▶ Exercise brief: Each line of the records that includes "down" should be found and copied.

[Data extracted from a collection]
◆ ◆ ◆ ◆ ◆
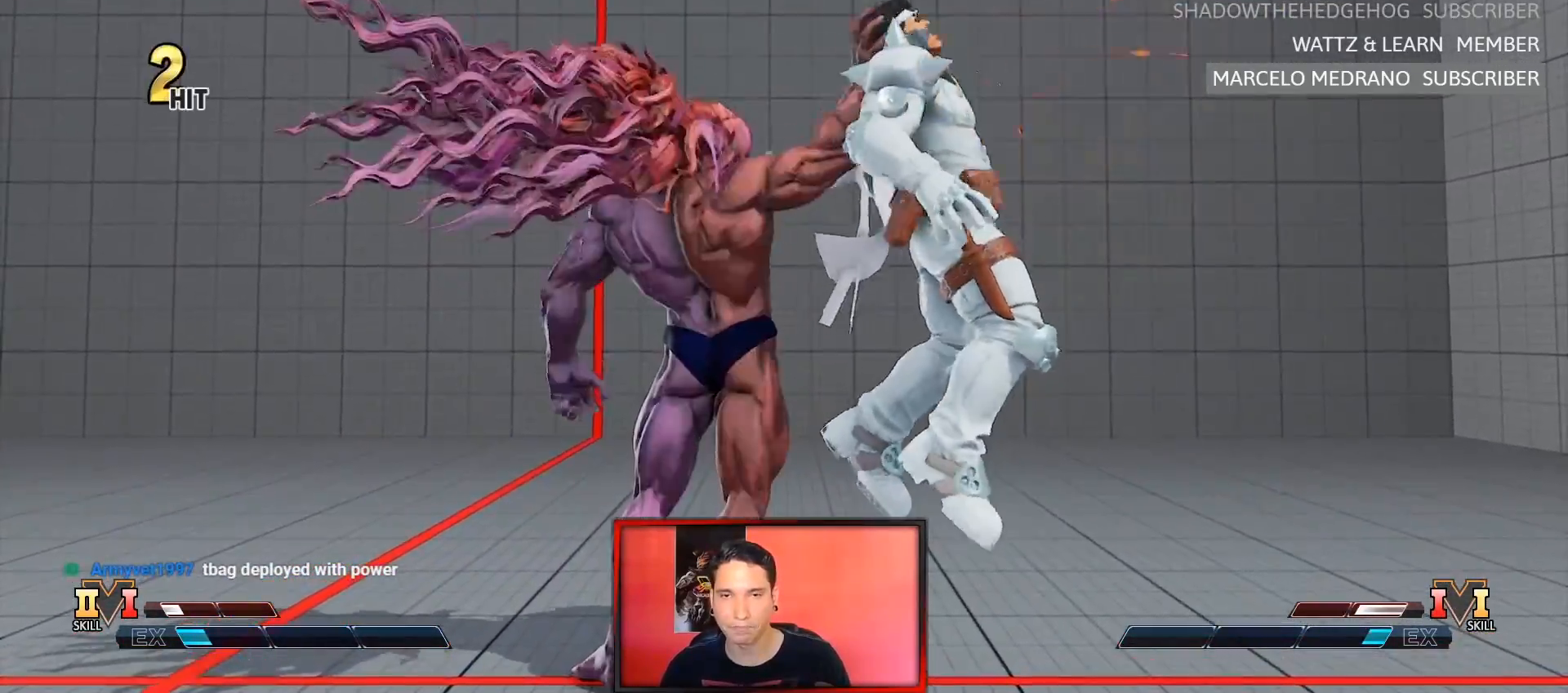
{"buttons": [], "left_stick": "center", "events": []}
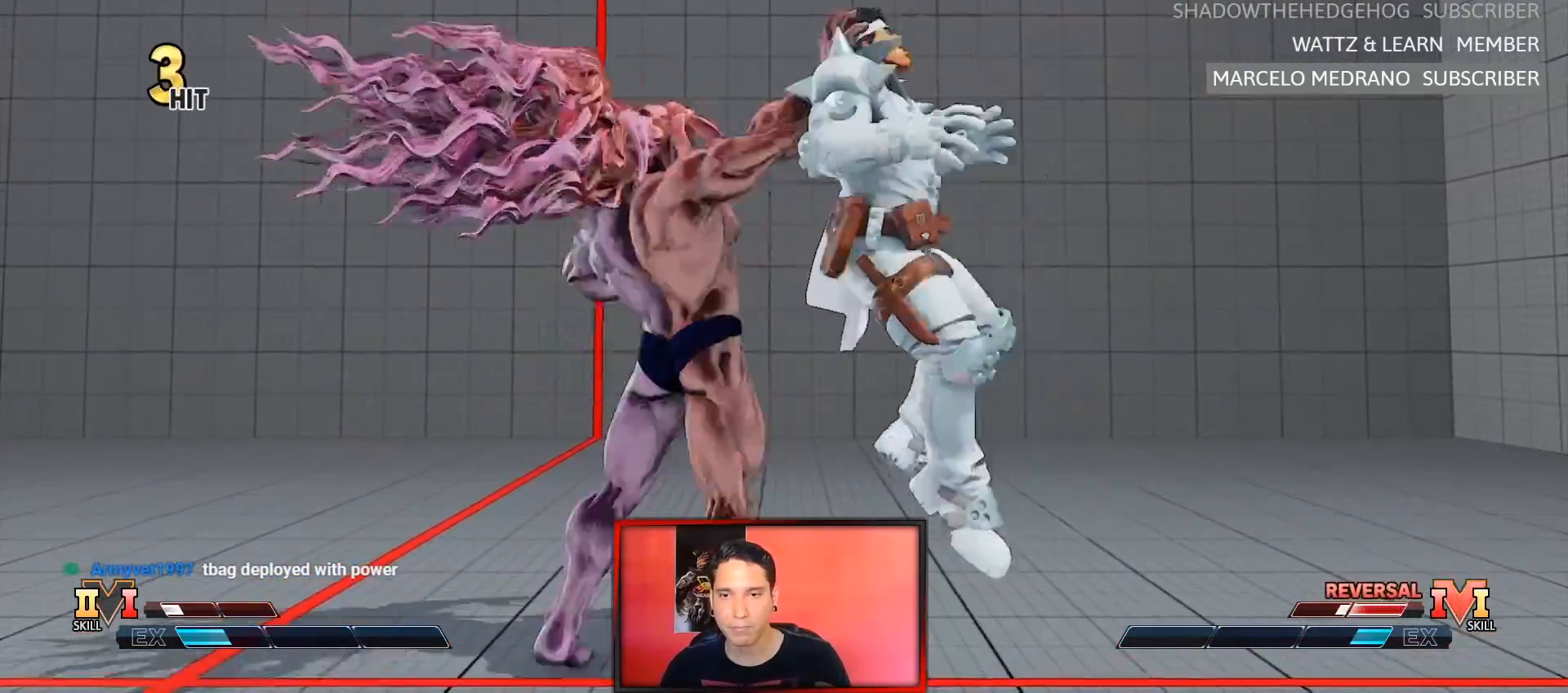
{"buttons": [], "left_stick": "center", "events": []}
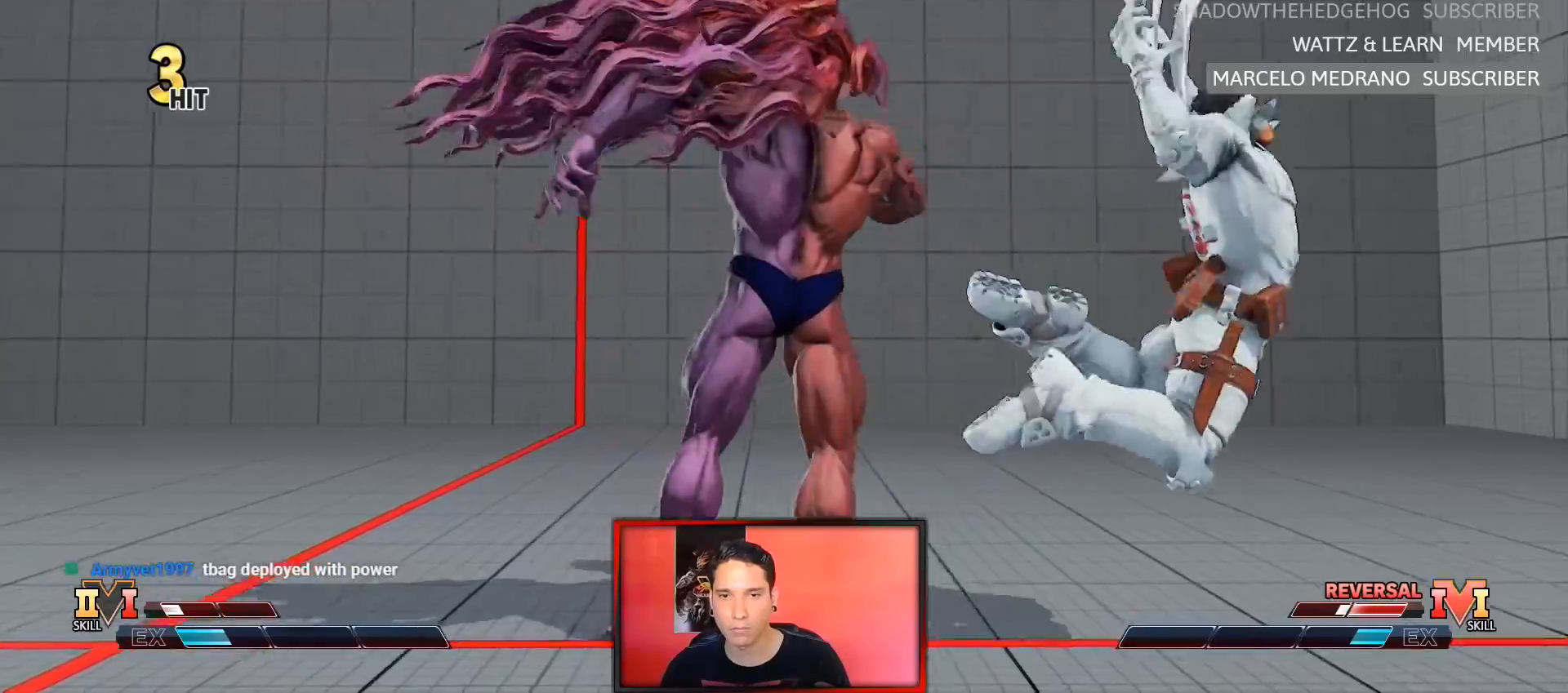
{"buttons": [], "left_stick": "center", "events": [[333, "left_stick", "right"], [367, "R2", "down"], [467, "left_stick", "center"], [483, "R2", "up"]]}
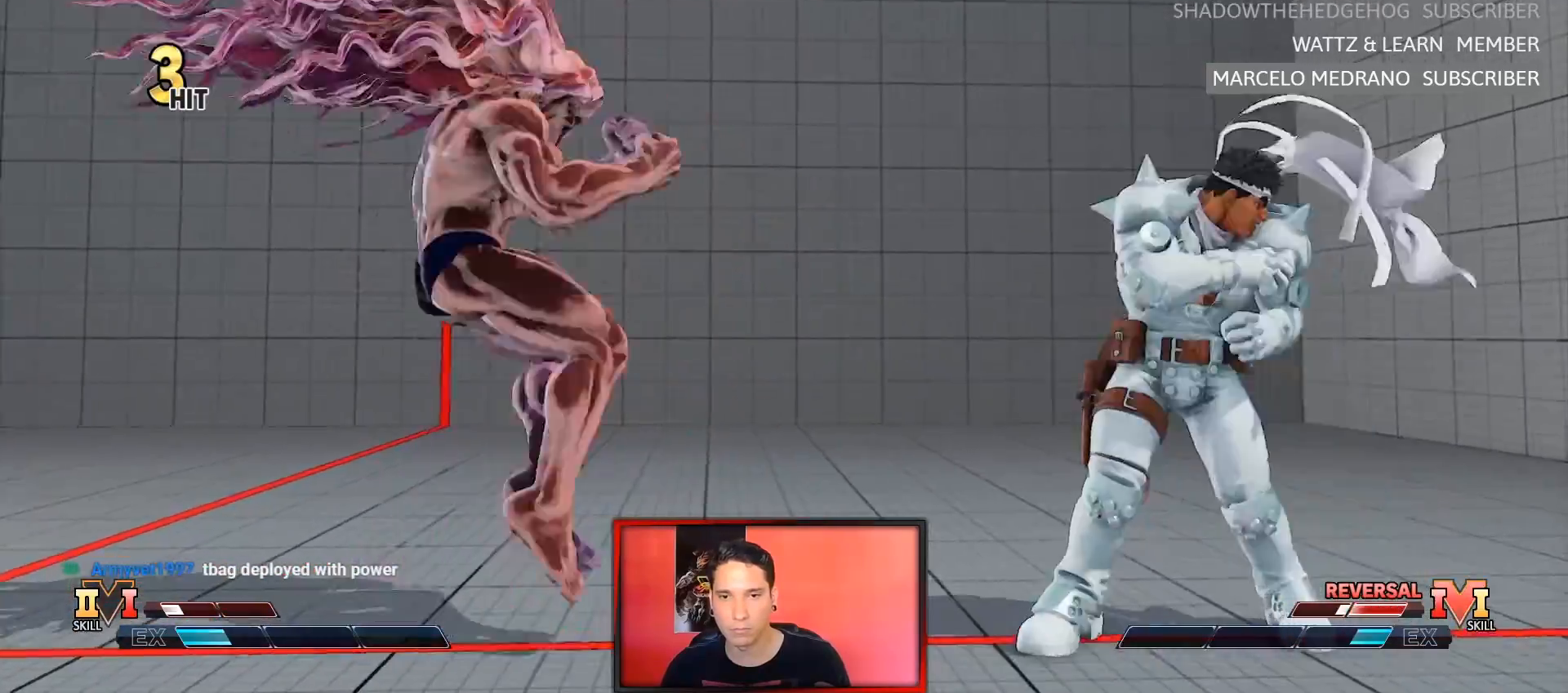
{"buttons": [], "left_stick": "center", "events": []}
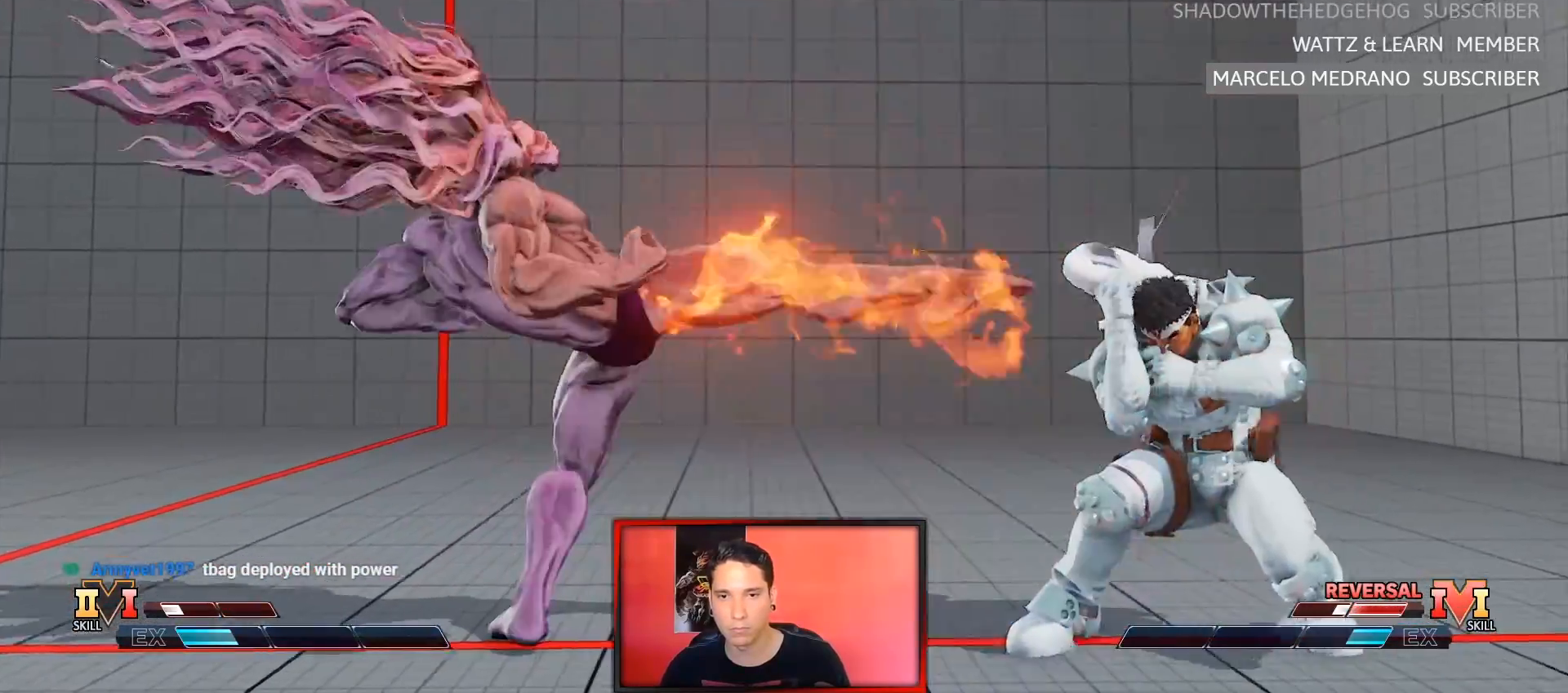
{"buttons": [], "left_stick": "down-left", "events": [[183, "left_stick", "left"], [233, "left_stick", "down-left"]]}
◆ ◆ ◆ ◆ ◆
▶ Solution to the exercise:
{"buttons": [], "left_stick": "center", "events": [[333, "left_stick", "right"], [367, "R2", "down"], [467, "left_stick", "center"], [483, "R2", "up"]]}
{"buttons": [], "left_stick": "down-left", "events": [[183, "left_stick", "left"], [233, "left_stick", "down-left"]]}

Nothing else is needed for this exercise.